There is no dispute that a comprehensive, well structured, physical training regimen is extremely beneficial to our physical well-being. The effect that exercise has on our mental health has become increasingly popular. Studies have been conducted considering the positive effects exercise has on mental issues such as depression, anxiety, and low self-esteem to name a few (Mikkelsena, Stojanovskaa, Polenakovicb, Bosevskic & Apostolopoulos, 2017). But what does that mean for you in your addiction recovery journey? Persons in recovery often find themselves living with co-occurring disorders (a combination of two or more disorders occurring simultaneously). Taking a holistic approach in treatment (i.e. exercise, proper nutrition, medicine, posture, etc…) may prove to be successful in alleviating multiple symptoms/issues at one time.
What exactly happens in our brains when we exercise?
When we exercise, some key neurotransmitters are released in the brain.
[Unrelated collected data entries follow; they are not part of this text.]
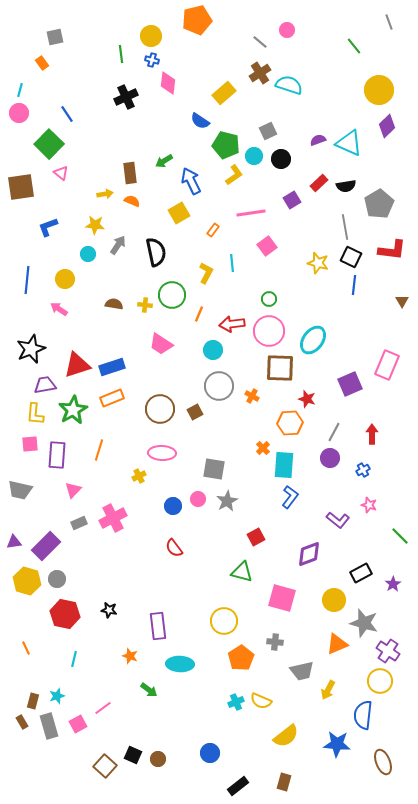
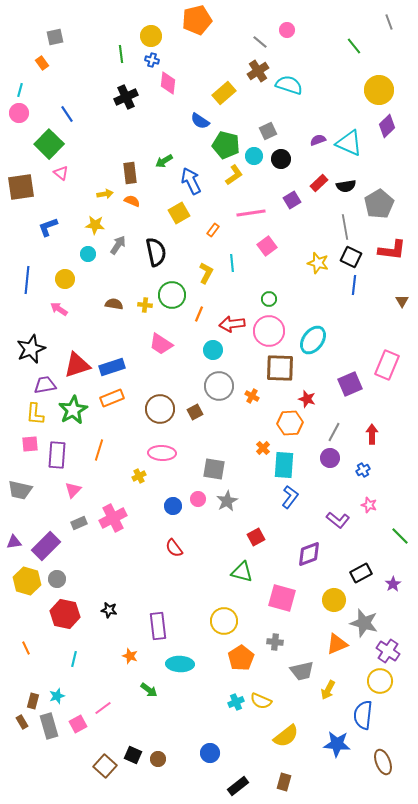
brown cross at (260, 73): moved 2 px left, 2 px up
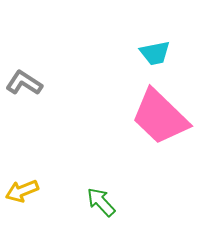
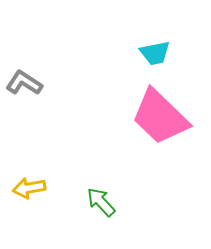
yellow arrow: moved 7 px right, 3 px up; rotated 12 degrees clockwise
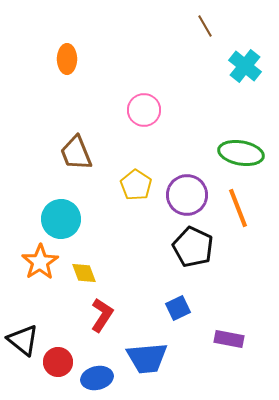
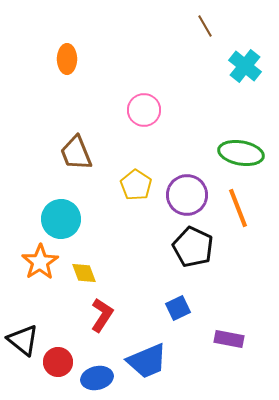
blue trapezoid: moved 3 px down; rotated 18 degrees counterclockwise
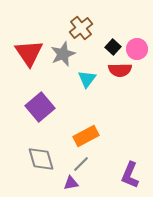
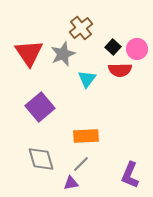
orange rectangle: rotated 25 degrees clockwise
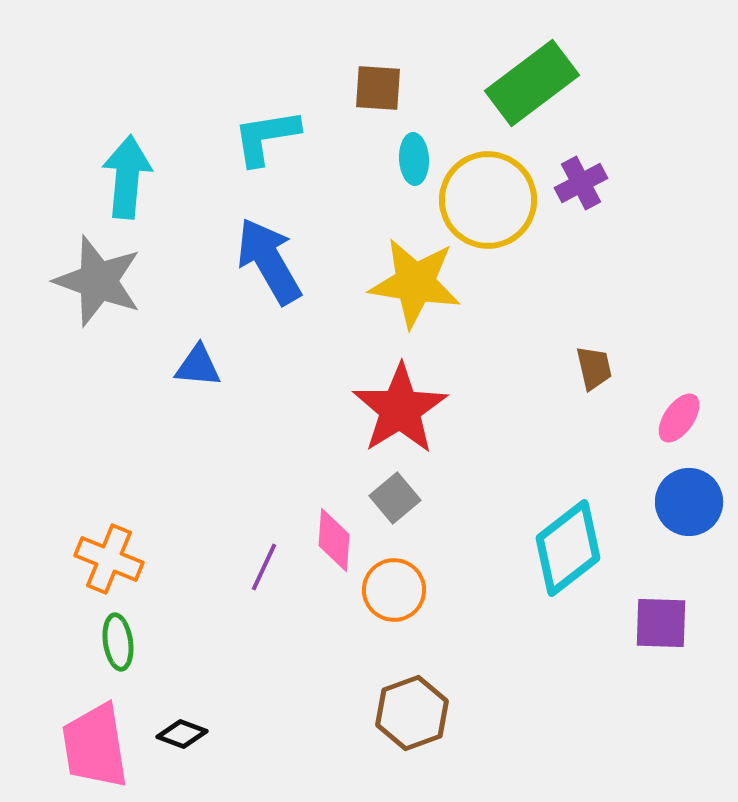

One of these neurotransmitters is endorphin. Endorphins are our body’s natural pain relievers/blockers, that also play a role in our feelings of pleasure and can relieve stress. Another neurotransmitter, serotonin, is produced and released, in the presence of exercise. Serotonin is thought to play a significant role in processes related to mood, appetite, sexual desire, sleep, and memory to name a few. Brain-Derived Neurotrophic Factor, or BDNF, is also influenced by exercise. BDNF is a protein (in the neurotrophin family) that has been shown to play a role in improving synaptic transmission, learning, memory, and improvement of the overall health of neurons.
So why is this important in treating mental health issues?
Some of the more prevalent mental health issues, such as depression, can hardly be explained as being caused by one sole factor. In depression, for example, some of the factors that play a role are biological or chemical imbalances, environmental issues, and psychological trauma to name a few. Because the cause is multifaceted, so too must the treatment be. Exercise affects many aspects of one’s life. Depending on the exercise, it might make a person stronger physically and mentally. It might encourage the depressed person to make connections during a group exercise class and not isolate themselves which we know plays an important role in depression. Exercising can help produce and secrete hormones and transmitters to change brain and body chemistry for the better. It can help correct blood pressure issues and other common physical ailments that have been known to affect mood and mental well-being.
Research for the efficacy of exercise on mental health is ongoing. There is no denying that exercise is genuinely good for overall health. In recovery, this is one of the many things that you have total control over that will play a significant role. Why not set yourself up for success?
Consult with your primary care physician to see what types of exercises are right for you.